Ich befinde mich derzeit auf der Suche nach dem, was wichtig ist, was mir wichtig ist. Nach dem Essentiellen. Nach des Pudels Kern im Leben. Aber ich vermute, damit befinde ich mich auf einem Irrweg. Denn es geht nicht um das eine Wichtige. Es geht um die vielen kleinen wichtigen Dinge. Und um die vielen großen wichtigen Dinge. Und ich denke, es ist an der Zeit, das Leben wieder beim Schopfe zu packen.

Es geht um das, was mein Leben ausmacht. Es geht um die Menschen, die mein Leben ausmachen. Und um die Menschen, für die ich das Leben ausmache. Familie, Freunde, Verwandte, Bekannte und vor allem Kinder.

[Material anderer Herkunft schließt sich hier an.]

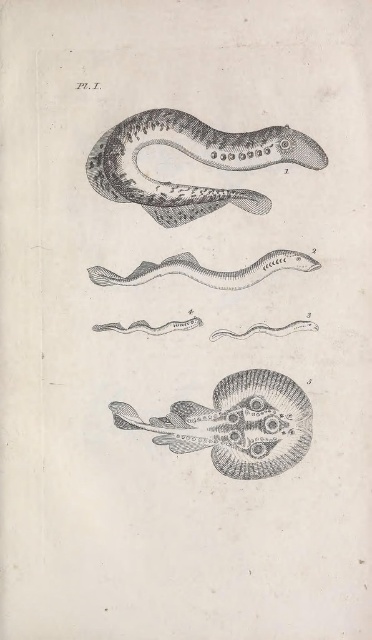
Between etched paper stingray at center and gray line drawing snake at center, which one is positioned lower?

Positioned lower is etched paper stingray at center.

Does etched paper stingray at center have a lesser height compared to gray line drawing snake at center?

No.

Between point (203, 412) and point (107, 272), which one is positioned behind?

The point (203, 412) is behind.

The image size is (372, 640). What are the coordinates of `etched paper stingray at center` in the screenshot? It's located at (235, 424).

Does black line drawing snake at upper center appear under etched paper stingray at center?

Incorrect, black line drawing snake at upper center is not positioned below etched paper stingray at center.

Between black line drawing snake at upper center and etched paper stingray at center, which one appears on the left side from the viewer's perspective?

black line drawing snake at upper center

Is point (309, 148) farther from camera compared to point (303, 435)?

No.

Find the location of a particular element. The height and width of the screenshot is (640, 372). black line drawing snake at upper center is located at coordinates (193, 157).

Which of these two, black line drawing snake at upper center or gray line drawing snake at center, stands taller?

Standing taller between the two is black line drawing snake at upper center.

Is point (139, 132) behind point (190, 275)?

No.

Between point (207, 148) and point (241, 278), which one is positioned behind?

The point (241, 278) is more distant.

Identify the location of black line drawing snake at upper center. (193, 157).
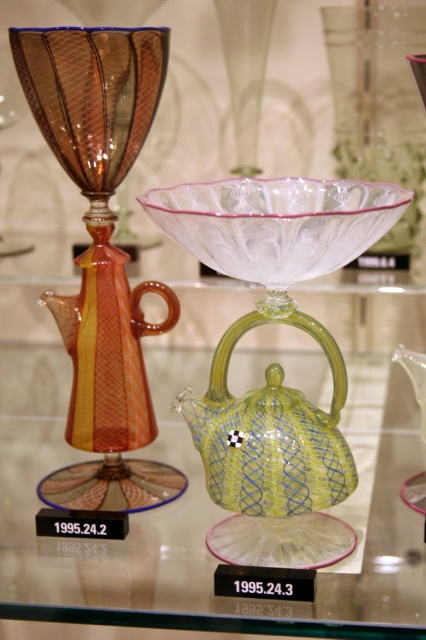
Who is taller, green textured glass teapot at center or transparent glass bowl at upper center?

Standing taller between the two is transparent glass bowl at upper center.

Is green textured glass teapot at center in front of transparent glass bowl at upper center?

That is True.

Who is more distant from viewer, [226,422] or [385,40]?

Point [385,40]

Image resolution: width=426 pixels, height=640 pixels. I want to click on green textured glass teapot at center, so click(x=273, y=458).

Between amber glass teapot at left and green textured glass teapot at center, which one has less height?

Standing shorter between the two is green textured glass teapot at center.

Which is below, amber glass teapot at left or green textured glass teapot at center?

green textured glass teapot at center

What are the coordinates of `amber glass teapot at left` in the screenshot? It's located at (101, 252).

Consider the image. Can you confirm if green textured teapot at center is positioned below green textured glass teapot at center?

Actually, green textured teapot at center is above green textured glass teapot at center.

Does green textured teapot at center appear over green textured glass teapot at center?

Correct, green textured teapot at center is located above green textured glass teapot at center.

Between point (207, 369) and point (339, 417), which one is positioned in front?

Point (339, 417) is more forward.

Find the location of a particular element. Image resolution: width=426 pixels, height=640 pixels. green textured teapot at center is located at coordinates (198, 490).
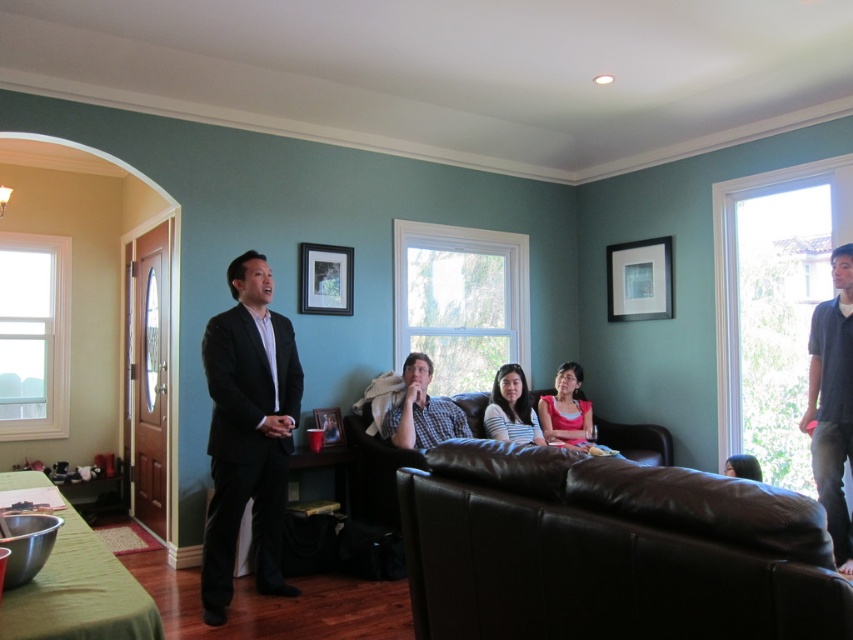
You are organizing a photoshoot and need to place two shirts on a display stand. The stand has a limited width. Given that the matte gray shirt at center is wider than the pink matte shirt at center, which shirt should you choose to ensure it fits on the stand without overlapping?

The pink matte shirt at center should be chosen because it is narrower than the matte gray shirt at center, making it more likely to fit on the display stand without overlapping.

You are standing in the living room and want to place a small decorative item on the wall between the two points, point (270, 481) and point (519, 385). Which point should you choose to ensure the item is closer to you?

You should choose point (270, 481) because it is closer to the viewer than point (519, 385).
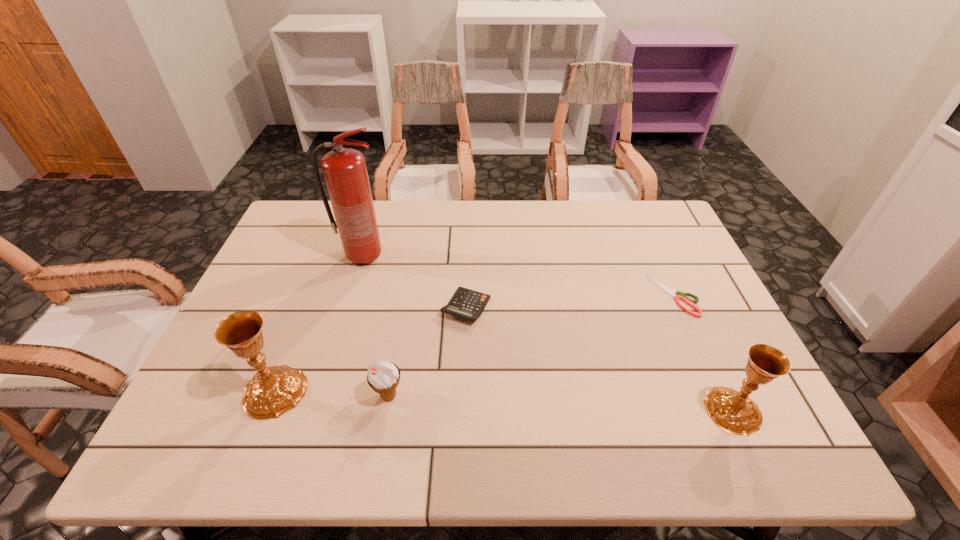
Locate an element on the screen. The height and width of the screenshot is (540, 960). the third shortest object is located at coordinates (383, 377).

The image size is (960, 540). What are the coordinates of `free space located on the back of the taller chalice` in the screenshot? It's located at (321, 274).

Locate an element on the screen. This screenshot has width=960, height=540. vacant region located on the left of the shorter chalice is located at coordinates (564, 410).

The height and width of the screenshot is (540, 960). I want to click on blank space located on the left of the fifth tallest object, so (x=397, y=307).

Identify the location of vacant space located on the handle side the tallest object. (462, 256).

I want to click on vacant space located 0.180m on the left of the shortest object, so click(588, 296).

Identify the location of free spot located 0.320m on the right of the icecream. (546, 396).

The width and height of the screenshot is (960, 540). Identify the location of icecream at the near edge. (383, 377).

Find the location of `object present at the left edge`. object present at the left edge is located at coordinates (274, 390).

Find the location of a particular element. chalice present at the right edge is located at coordinates (733, 411).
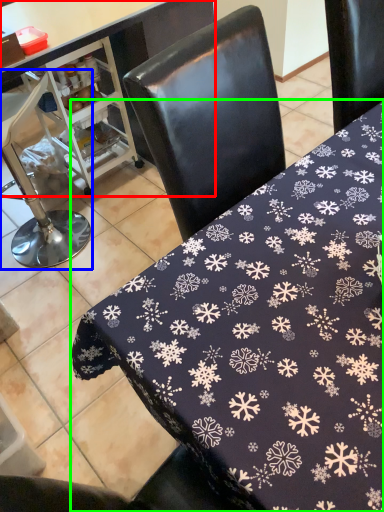
Question: Which object is positioned farthest from table (highlighted by a red box)? Select from chair (highlighted by a blue box) and table (highlighted by a green box).

Choices:
 (A) chair
 (B) table

Answer: (B)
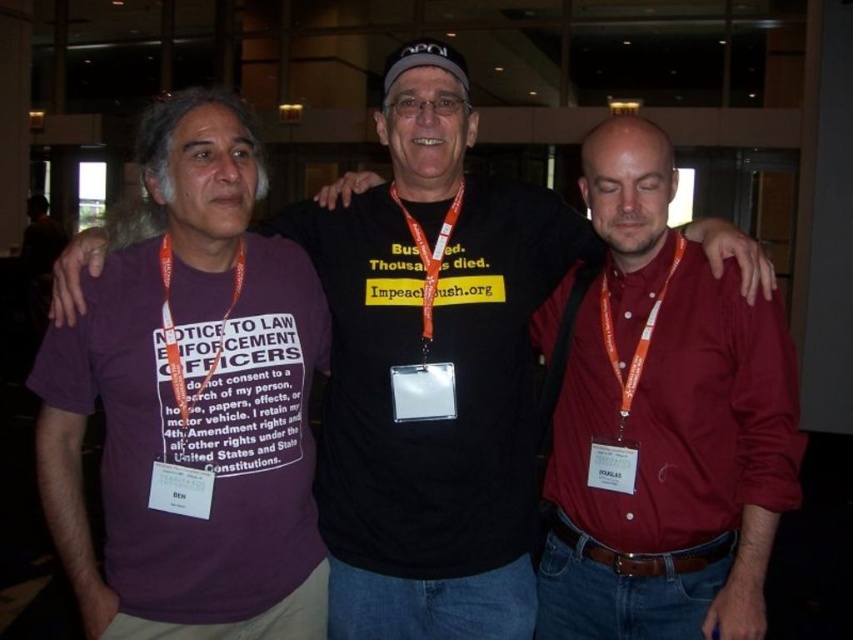
You are a photographer at the event and need to capture a clear photo of both the matte red shirt at center and the orange lanyard at left. Which one should you focus on first to ensure both are in focus?

The matte red shirt at center is further to the viewer than the orange lanyard at left, so you should focus on the matte red shirt at center first to ensure both are in focus.

You are at a conference and need to show your ID to security. You are wearing a matte red shirt at center and have a clear plastic badge at center. Can you easily access your badge without moving your shirt?

The matte red shirt at center is in front of the clear plastic badge at center, so you cannot easily access your badge without moving your shirt.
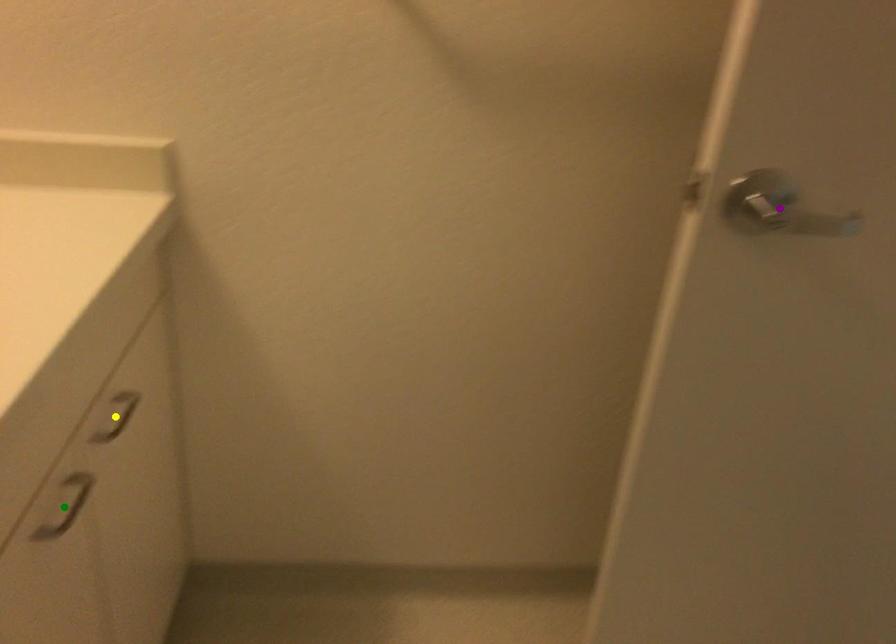
Order these from nearest to farthest:
- purple point
- yellow point
- green point

green point → purple point → yellow point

Mein Onkel war wirklich gut darin, Geschenke zu machen. Er hatte einen Sinn für Figuren, Bedeutungen, Literatur und Anlässe. Es gibt so viele dingliche Dinge, die mich in meinem Leben tagtäglich an ihn erinnern. Geschnitzte Pferdefiguren, philosophische Bücher, gerahmte Fotos, Postkarten, einen Fuchs-Türstopper, Sandmännchen-Kuschelfiguren, einmalig schönen, handgemachten Schmuck aus Bronze, ostdeutsches Holzhandwerk und eine Mütze aus weißem Hasenfell (die mir übrigens nicht gefällt, die aber seiner Begeisterung für allerlei entspricht). Und das macht mich ein Stück weit glücklich. Er ist so manifest in meinem Blickfeld. Und ich denke an ihn.

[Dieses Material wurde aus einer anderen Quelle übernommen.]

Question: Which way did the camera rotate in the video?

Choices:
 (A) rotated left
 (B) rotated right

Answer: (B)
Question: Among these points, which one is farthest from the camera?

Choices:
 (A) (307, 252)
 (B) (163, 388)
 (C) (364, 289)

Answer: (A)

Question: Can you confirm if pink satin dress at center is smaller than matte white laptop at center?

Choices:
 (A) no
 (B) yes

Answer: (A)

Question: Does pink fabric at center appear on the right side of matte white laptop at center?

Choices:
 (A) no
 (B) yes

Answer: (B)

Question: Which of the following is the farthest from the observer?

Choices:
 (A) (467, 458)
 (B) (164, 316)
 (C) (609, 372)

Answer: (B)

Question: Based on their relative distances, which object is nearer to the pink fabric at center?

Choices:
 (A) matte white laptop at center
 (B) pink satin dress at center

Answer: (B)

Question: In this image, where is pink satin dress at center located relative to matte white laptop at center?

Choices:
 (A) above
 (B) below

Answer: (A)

Es bleibt eine Lücke, die nichts und niemand füllen kann. Das ist auch gut. Diese Lücke wird also bleiben. Aber er würde wollen, dass seine Hinterbliebenen das Leben leben. In vollen Zügen. Das kann ich schaffen. Und vielleicht ist es das, was das Leben ausmacht.

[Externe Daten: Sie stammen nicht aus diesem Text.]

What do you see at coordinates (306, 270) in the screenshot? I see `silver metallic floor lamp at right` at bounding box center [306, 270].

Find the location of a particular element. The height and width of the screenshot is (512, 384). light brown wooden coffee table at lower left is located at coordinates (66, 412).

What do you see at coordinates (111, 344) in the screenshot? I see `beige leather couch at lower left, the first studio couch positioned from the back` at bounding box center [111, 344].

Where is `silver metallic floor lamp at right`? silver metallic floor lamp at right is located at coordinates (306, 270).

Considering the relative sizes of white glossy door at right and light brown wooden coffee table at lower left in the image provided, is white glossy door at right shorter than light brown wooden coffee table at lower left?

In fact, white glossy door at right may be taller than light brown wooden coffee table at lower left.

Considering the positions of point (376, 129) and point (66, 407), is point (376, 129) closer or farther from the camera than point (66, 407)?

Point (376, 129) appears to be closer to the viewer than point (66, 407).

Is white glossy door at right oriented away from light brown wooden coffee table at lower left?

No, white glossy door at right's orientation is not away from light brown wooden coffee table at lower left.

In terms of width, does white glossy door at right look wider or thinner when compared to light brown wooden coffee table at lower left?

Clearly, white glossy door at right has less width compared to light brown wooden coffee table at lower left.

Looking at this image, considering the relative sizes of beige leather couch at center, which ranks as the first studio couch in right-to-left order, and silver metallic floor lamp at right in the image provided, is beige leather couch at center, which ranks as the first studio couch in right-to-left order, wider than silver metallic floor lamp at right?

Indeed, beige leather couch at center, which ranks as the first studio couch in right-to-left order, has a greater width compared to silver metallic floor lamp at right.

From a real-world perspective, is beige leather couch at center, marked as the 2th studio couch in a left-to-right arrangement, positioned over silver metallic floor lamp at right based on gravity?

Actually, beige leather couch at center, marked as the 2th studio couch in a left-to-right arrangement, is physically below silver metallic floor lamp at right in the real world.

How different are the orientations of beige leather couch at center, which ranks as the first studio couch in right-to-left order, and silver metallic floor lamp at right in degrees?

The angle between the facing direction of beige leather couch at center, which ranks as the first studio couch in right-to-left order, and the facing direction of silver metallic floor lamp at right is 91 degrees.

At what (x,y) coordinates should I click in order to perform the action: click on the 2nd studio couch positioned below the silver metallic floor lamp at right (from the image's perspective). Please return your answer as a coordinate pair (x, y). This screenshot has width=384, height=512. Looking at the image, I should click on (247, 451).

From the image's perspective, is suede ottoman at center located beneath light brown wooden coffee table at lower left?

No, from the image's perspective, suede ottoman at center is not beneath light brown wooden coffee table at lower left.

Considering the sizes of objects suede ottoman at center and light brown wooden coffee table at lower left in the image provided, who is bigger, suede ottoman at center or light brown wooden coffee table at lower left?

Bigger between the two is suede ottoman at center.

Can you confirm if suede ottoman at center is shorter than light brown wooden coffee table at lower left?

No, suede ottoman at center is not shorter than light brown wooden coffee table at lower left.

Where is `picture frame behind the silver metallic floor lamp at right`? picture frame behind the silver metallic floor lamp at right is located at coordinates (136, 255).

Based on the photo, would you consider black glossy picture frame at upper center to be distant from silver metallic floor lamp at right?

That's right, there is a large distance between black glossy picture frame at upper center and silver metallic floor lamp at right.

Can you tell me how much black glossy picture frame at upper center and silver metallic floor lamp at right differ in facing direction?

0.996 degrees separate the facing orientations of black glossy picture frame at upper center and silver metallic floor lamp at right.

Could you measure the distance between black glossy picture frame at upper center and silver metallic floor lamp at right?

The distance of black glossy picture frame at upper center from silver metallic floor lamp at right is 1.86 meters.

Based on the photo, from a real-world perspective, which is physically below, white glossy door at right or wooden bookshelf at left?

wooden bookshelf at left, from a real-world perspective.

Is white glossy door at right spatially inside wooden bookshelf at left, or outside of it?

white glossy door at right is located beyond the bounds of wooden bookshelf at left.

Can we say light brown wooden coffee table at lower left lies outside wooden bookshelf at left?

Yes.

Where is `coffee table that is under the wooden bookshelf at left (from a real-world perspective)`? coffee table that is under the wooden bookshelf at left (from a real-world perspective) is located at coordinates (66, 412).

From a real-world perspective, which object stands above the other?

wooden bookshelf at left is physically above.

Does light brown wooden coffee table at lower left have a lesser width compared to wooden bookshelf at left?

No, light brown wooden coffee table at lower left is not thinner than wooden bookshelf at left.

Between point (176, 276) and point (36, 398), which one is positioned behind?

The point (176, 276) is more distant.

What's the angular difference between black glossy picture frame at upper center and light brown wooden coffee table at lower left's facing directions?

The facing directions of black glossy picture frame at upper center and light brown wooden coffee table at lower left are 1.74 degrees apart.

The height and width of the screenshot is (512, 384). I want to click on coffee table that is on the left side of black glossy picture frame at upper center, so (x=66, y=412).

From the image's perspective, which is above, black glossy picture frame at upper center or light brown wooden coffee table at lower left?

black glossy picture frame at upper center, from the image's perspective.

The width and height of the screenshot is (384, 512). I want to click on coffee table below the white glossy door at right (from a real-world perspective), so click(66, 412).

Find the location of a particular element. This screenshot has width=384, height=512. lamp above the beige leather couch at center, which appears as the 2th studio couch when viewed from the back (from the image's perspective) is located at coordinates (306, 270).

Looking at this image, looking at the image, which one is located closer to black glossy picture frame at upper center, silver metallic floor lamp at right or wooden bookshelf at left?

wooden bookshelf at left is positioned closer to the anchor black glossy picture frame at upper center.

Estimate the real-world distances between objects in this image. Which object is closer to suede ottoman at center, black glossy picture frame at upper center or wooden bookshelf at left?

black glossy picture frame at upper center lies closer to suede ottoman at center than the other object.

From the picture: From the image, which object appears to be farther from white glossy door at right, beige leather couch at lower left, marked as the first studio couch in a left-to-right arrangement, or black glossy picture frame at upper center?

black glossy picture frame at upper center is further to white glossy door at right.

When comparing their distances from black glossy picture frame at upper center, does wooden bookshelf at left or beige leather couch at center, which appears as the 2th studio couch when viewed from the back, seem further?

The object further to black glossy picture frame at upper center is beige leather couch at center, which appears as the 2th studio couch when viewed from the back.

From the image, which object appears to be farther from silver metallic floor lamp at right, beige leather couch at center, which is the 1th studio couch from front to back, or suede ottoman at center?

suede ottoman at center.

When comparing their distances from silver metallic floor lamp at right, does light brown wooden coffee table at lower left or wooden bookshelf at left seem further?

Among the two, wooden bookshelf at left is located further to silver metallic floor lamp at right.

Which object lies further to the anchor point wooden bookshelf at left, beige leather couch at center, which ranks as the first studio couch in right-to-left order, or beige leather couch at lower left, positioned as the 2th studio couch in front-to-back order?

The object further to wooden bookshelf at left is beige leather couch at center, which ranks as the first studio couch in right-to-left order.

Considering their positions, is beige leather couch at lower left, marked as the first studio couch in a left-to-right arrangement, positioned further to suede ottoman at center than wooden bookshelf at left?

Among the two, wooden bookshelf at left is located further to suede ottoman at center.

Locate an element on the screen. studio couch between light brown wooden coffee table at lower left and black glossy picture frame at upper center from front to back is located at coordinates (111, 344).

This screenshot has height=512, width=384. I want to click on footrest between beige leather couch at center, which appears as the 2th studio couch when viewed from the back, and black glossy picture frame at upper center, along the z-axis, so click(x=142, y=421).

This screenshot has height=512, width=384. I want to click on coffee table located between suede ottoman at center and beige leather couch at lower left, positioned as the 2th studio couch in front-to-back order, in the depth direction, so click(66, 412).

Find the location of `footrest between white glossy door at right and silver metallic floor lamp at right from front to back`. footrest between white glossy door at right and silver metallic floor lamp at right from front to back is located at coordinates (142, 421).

Vielleicht schaffe ich es auch, das bei manchen Menschen zu bewirken. Vielleicht gelingt es mir, bei den Menschen, die mir wichtig sind, einen Eindruck zu hinterlassen. Spuren zu hinterlassen.

Ich möchte Güte, Liebe, Großzügigkeit, Mut, Rückhalt, Inspiration und Stütze denjenigen geben, die ich liebe und die das zulassen. Ich möchte meine Mitmenschen so akzeptieren, wie sie sind. Sie lieben, ohne sie verändern zu wollen. Ich möchte anregen zum Träumen, zum aus der Reihe tanzen, zum Selbst-Sein und zum sich selbst so akzeptieren, wie man ist.

Und dann möchte ich auch noch Spaß haben! Mich locker machen, auf meinem Baumhaus übernachten, meinen Gartenzaun fertig bauen, Menschen mit Wichteltüren begeistern, Konzerte rocken, den Wechsel der Jahreszeiten erleben und genießen, Vögel beobachten, meinen Körper spüren, neue Orte entdecken, leckere Köstlichkeiten speisen, meine Kinder groß lieben…

Das sind sind hohe Ansprüche und gleichzeitig, finde ich, ein erreichbares Ziel. Was meinst du?

Elli Böttcher
elli@elliboettcher.de
4 Kommentare
  • Eure Moni
    Geposted um 08:18h, 16 Juni Antworten

    Meine Liebe, das hast Du sooooooo schön geschrieben es ist einfach toll das zu lesen!! Ich habe Euch ganz Doll lieb!

  • Gike
    Geposted um 08:40h, 16 Juni Antworten

    Liebe Elli, du hinterlässt bereits Spuren! Es ist ein Text der mich sehr berührt hat und auch zum Nachdenken anregt.
    Meiner Meinung nach rockt man genau so das Leben 💪🥰!

  • Rheingauprinzessin
    Geposted um 11:37h, 17 Juni Antworten

    Sehr schön geschrieben, liebe Elli. Lebe und liebe weiter so wie du es machst und fühlst und es dir gut tut. Es ist schön, dass du deine Begeisterung und deine Gedankenteilst, sie geben auch anderen, mir, ganz viel Positives!

  • Anita
    Geposted um 13:55h, 18 Juni Antworten

    Liebe Elli,

    Dein Text zum Tod von Deinem Onkel und zum Leben hat mich zutiefst berührt un d gerüht. Ich kannte Deinen Onkel nicht so gut, aber dass er etwas Besonderes ist und war,
    ist mir bei den wenigen Begegnungen aufgefallen. Du hast ihn so treffend, liebe- und respektvoll charakterisiert: er hätte sicher veschmitz darüber gelächelt.

    Du bist auf einem guten Weg, dem Leben das Beste und Wertvollste abzugewinnen – das hinterlässt Spuren und zeugt von viel Leben. Ich bin sehr dankbar, dass es Dich gibt und freue mich jeden Tag darüber.